I want to hash an internal account number and use the result as a unique public identifier for an account record. The identifier is limited to 40 characters. I have approximately 250 records with unique account numbers.
What is less likely to result in a collision.
These approaches are identical (*), so you should use the second one. There is no reason to inject SHA-1 into the system. Any selection of bits out of SHA-256 are independent and "effectively random."
An alternate solution that may be convenient is to turn these into v5 UUIDs. If you keep your namespace secret (which is allowed), this may be a very nice way to do what you're describing.
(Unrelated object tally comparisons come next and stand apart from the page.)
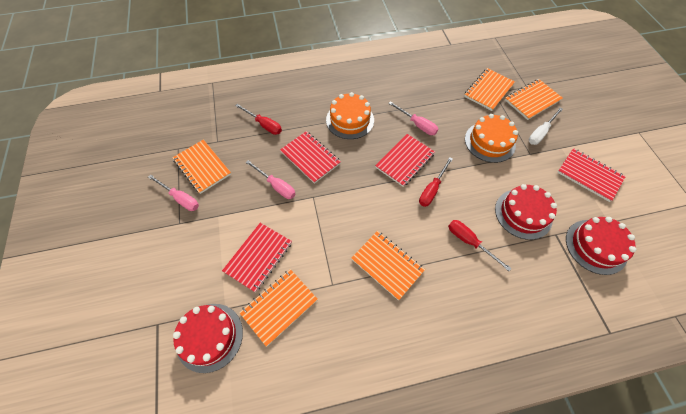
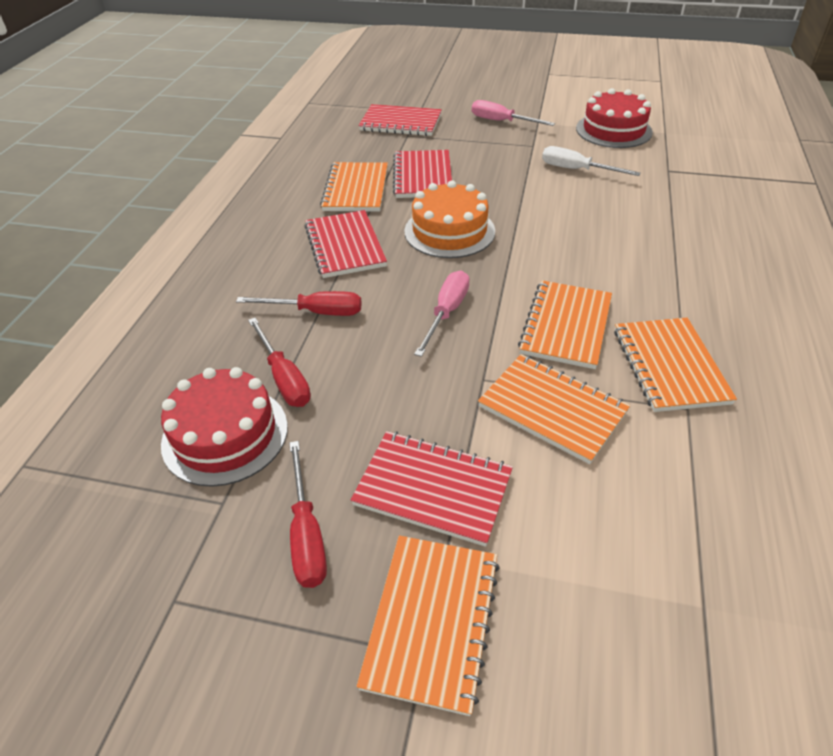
orange cake: [326,92,374,139] [465,114,518,163] = 2 -> [404,180,495,258] = 1
pink screwdriver: [148,174,199,211] [246,160,296,199] [388,101,438,135] = 3 -> [414,270,470,357] [472,100,555,126] = 2
red cake: [173,304,243,373] [495,184,557,240] [566,217,636,275] = 3 -> [161,367,288,487] [576,88,653,148] = 2

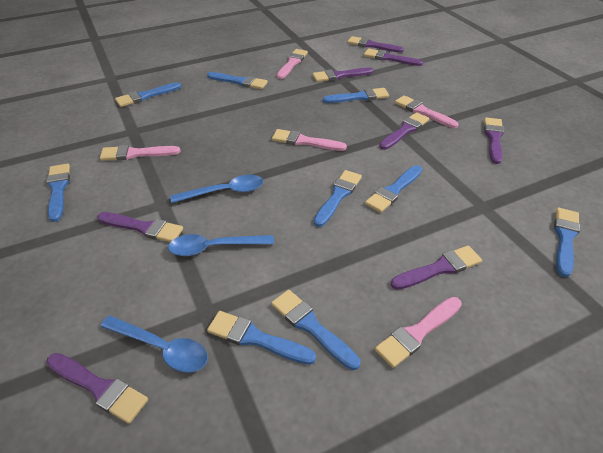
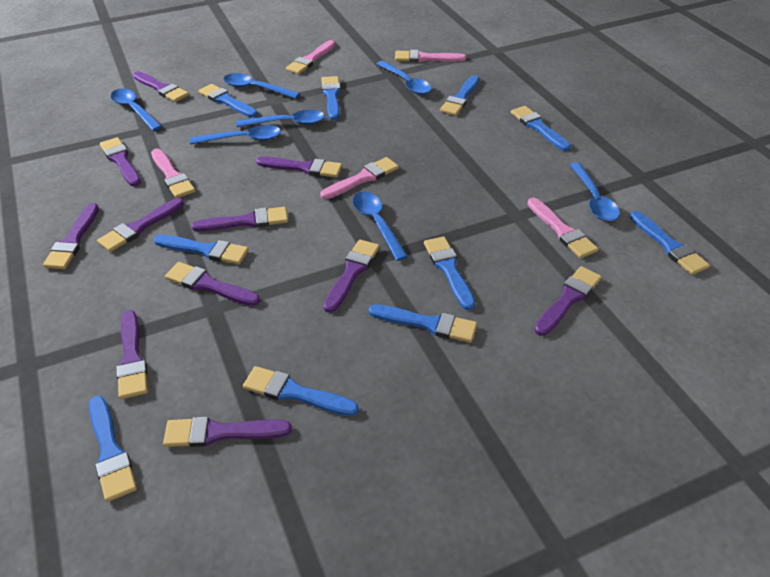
blue brush: [47,164,70,222] [115,82,182,107] [207,72,268,89] [207,311,316,365] [271,290,360,370] [314,170,362,227] [323,88,389,103] [365,165,422,213] [554,208,580,277] = 9 -> [89,396,137,502] [154,235,249,264] [199,84,258,118] [243,366,359,416] [321,76,341,120] [369,304,477,343] [424,236,475,311] [440,75,479,116] [511,106,571,151] [630,211,710,275] = 10
blue spoon: [100,315,208,373] [168,234,274,256] [170,175,263,203] = 3 -> [110,89,162,131] [190,125,281,144] [223,73,300,99] [236,110,325,127] [353,192,408,261] [377,61,431,94] [570,162,620,221] = 7
purple brush: [46,353,148,424] [97,212,183,242] [312,68,374,82] [347,36,404,53] [364,49,423,66] [379,112,429,150] [391,245,482,290] [484,117,504,164] = 8 -> [43,203,99,269] [97,198,184,252] [100,137,141,186] [116,310,148,399] [133,71,189,102] [163,416,292,447] [165,262,260,306] [192,207,288,231] [256,156,342,177] [323,239,380,313] [534,266,602,336] = 11

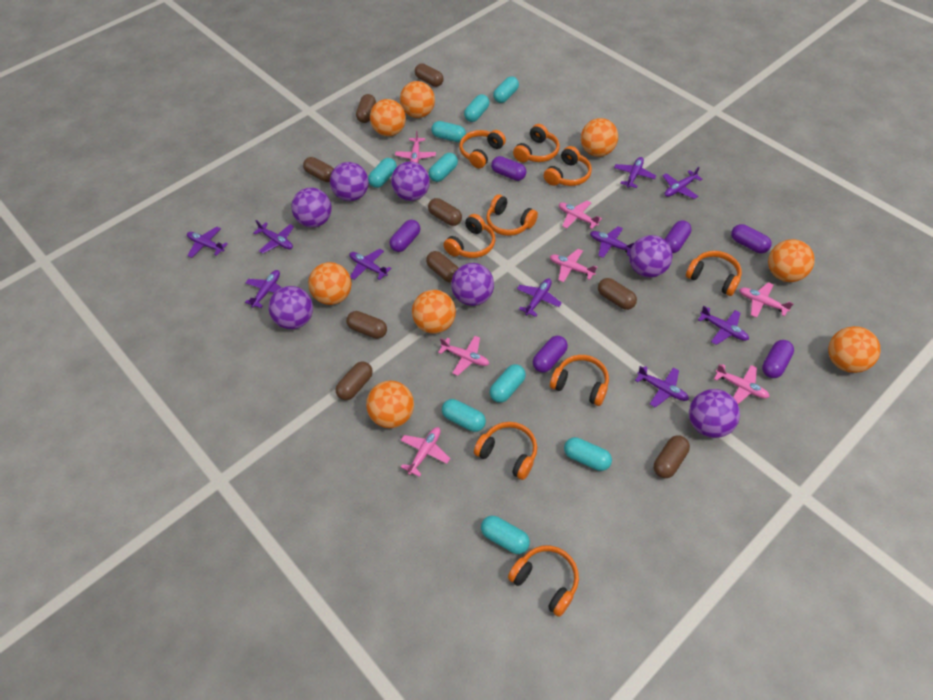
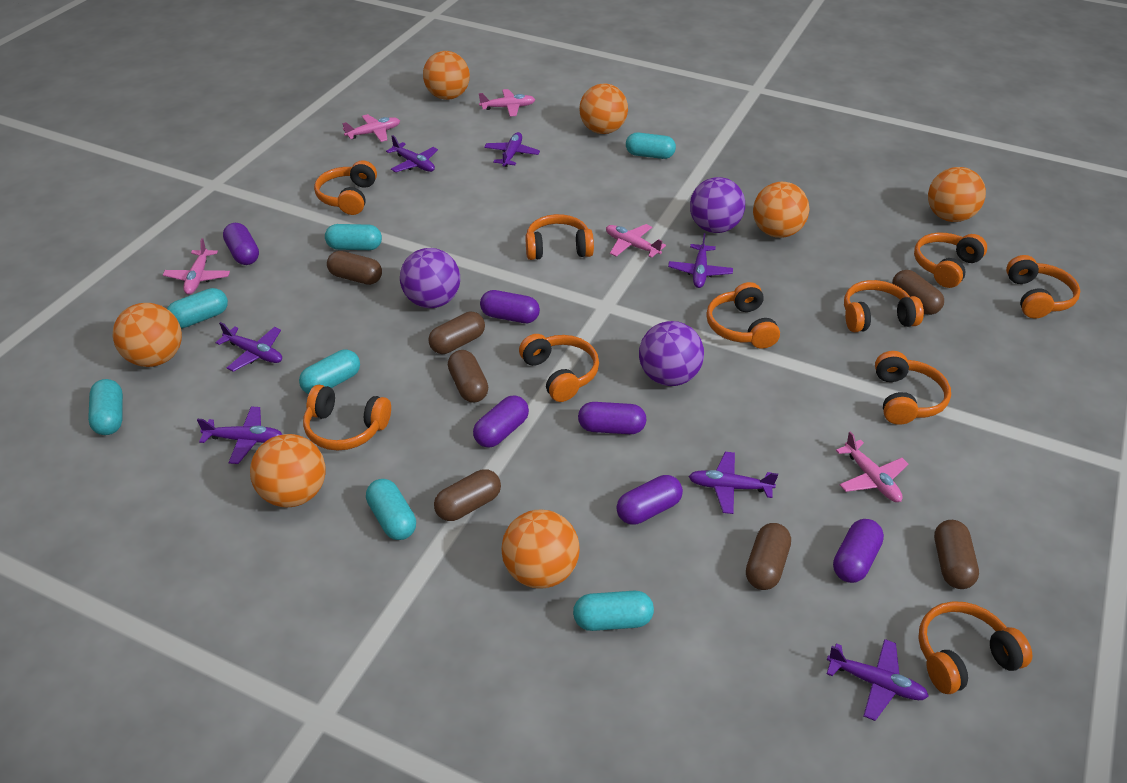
brown capsule: [303,157,334,182] [336,362,373,400] [346,311,387,339] [356,94,376,123] [415,63,444,87] [426,251,458,283] [428,198,462,226] [598,278,637,310] [654,436,690,478] = 9 -> [327,251,382,285] [428,311,485,354] [434,469,501,521] [448,350,488,403] [746,523,791,590] [892,270,944,315] [934,520,979,589] = 7
orange ball: [308,262,352,305] [366,380,414,428] [370,99,406,136] [400,81,435,118] [412,290,456,334] [581,118,618,157] [768,239,815,282] [828,326,880,373] = 8 -> [112,303,182,367] [250,434,326,507] [423,51,470,100] [501,510,580,589] [579,83,628,134] [753,182,810,238] [928,167,986,222] = 7
orange headphones: [443,214,495,258] [459,130,506,168] [474,422,537,480] [486,194,538,236] [508,546,579,617] [513,124,560,162] [544,146,592,186] [550,355,609,406] [686,251,742,296] = 9 -> [303,385,391,451] [314,160,377,215] [519,334,599,402] [526,214,594,260] [706,282,780,349] [844,280,924,332] [875,351,951,425] [914,232,987,288] [918,601,1032,694] [1006,255,1080,319] = 10
pink plane: [395,130,436,163] [401,427,451,477] [438,336,489,376] [550,249,597,282] [559,200,602,229] [714,364,770,404] [739,282,794,318] = 7 -> [163,238,230,294] [342,114,400,142] [479,89,535,117] [606,224,666,258] [836,431,908,502] = 5
purple ball: [269,286,313,329] [291,187,332,228] [330,162,369,201] [391,162,430,201] [451,263,494,306] [629,235,673,278] [689,389,740,438] = 7 -> [400,248,460,308] [639,321,704,386] [690,177,745,233] = 3
purple plane: [187,227,228,258] [245,270,282,308] [253,220,294,254] [349,249,392,280] [517,279,562,317] [590,226,634,258] [614,157,656,188] [635,366,689,407] [662,167,702,199] [698,306,749,345] = 10 -> [197,407,282,464] [216,322,282,372] [386,135,438,172] [484,132,540,167] [668,233,733,288] [688,452,778,514] [827,639,929,721] = 7
turquoise capsule: [368,158,397,188] [429,153,458,182] [431,121,466,142] [442,399,486,432] [464,94,489,122] [481,516,530,554] [489,364,526,403] [493,76,519,103] [564,437,612,471] = 9 -> [88,379,123,435] [167,288,228,328] [299,350,360,394] [325,224,382,250] [366,479,416,540] [573,591,654,631] [626,132,676,159] = 7

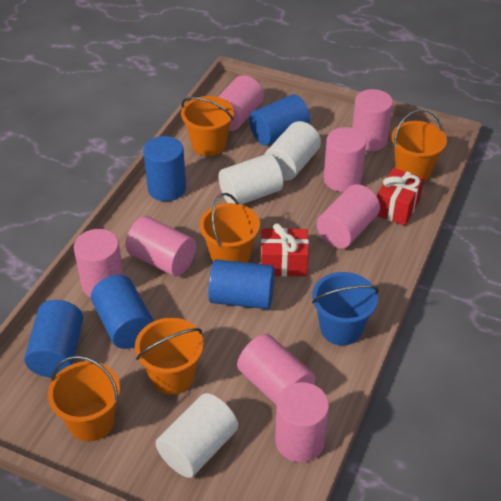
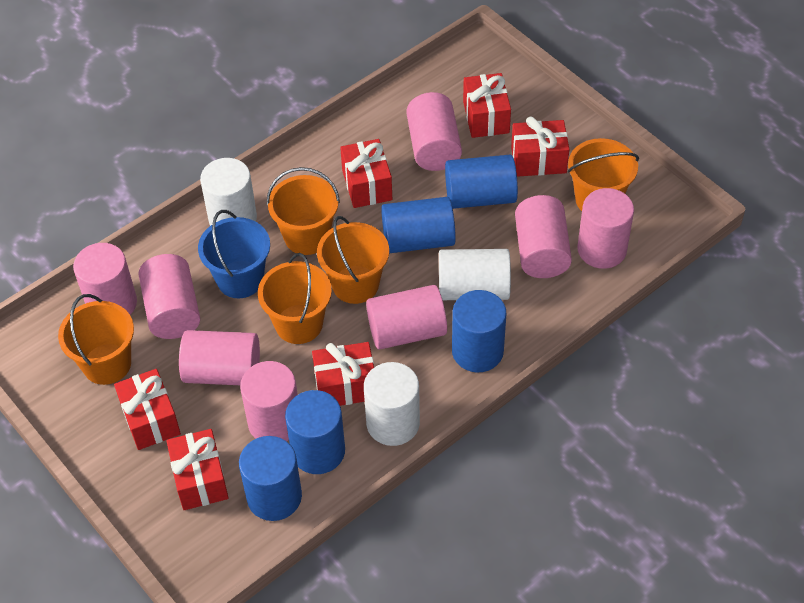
red gift: [261,223,309,276] [377,168,424,226] = 2 -> [114,369,181,450] [166,429,229,510] [312,342,374,406] [340,139,392,208] [463,73,511,138] [511,116,569,177] = 6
(*) There are some subtleties around the fact that your using "characters" rather than bytes here, and you could get a larger space in 40 "characters" by using a better encoding than you're likely using. It's possible the spaces are a little different based on how you're actually encoding. But it deeply doesn't matter. These spaces are enormous, and the two approaches will be the same in practice, so use the one that only needs one algorithm.
Another approach that may meet your needs better is to stretch the identifiers. If the space is sufficiently sparse (i.e if the number of possible identifiers is dramatically larger than the number of actually used identifiers), then stretching algorithms like PBKDF2 are designed to handle exactly that. They are expensive to compute, but you can tune their cost to match your security requirements.
The general problem with just hashing is that hashes are very fast, and if your space of possible identifiers is very small, then it's easy to brute force. Stretching algorithms make the cost of guessing arbitrarily expensive, so large spaces are impractical to brute force. They do this without requiring any secrets, which is nice. The general approach is:
PBKDF2(salt, iterations, length, payload)The number of iterations tunes how slow this operation is. The output is "effectively random" (just like a hash) and can be used in the same ways.
A common target for iterations is a value that delivers around 80-100ms. This is fairly fast on the server, but is extremely slow for brute-forcing large spaces, even if the attacker has better hardware than yours. Ideally your space should take at least millions of years to brute force (seriously; this is the kind of headroom we typically like in security; I personally target trillions of years). If it's smaller than a few years, then it probably can be brute forced quickly by throwing more hardware at it.
(Of course all of these choices can be turned based on your attack model. It depends on how dedicated and well-funded you expect attacks to be.)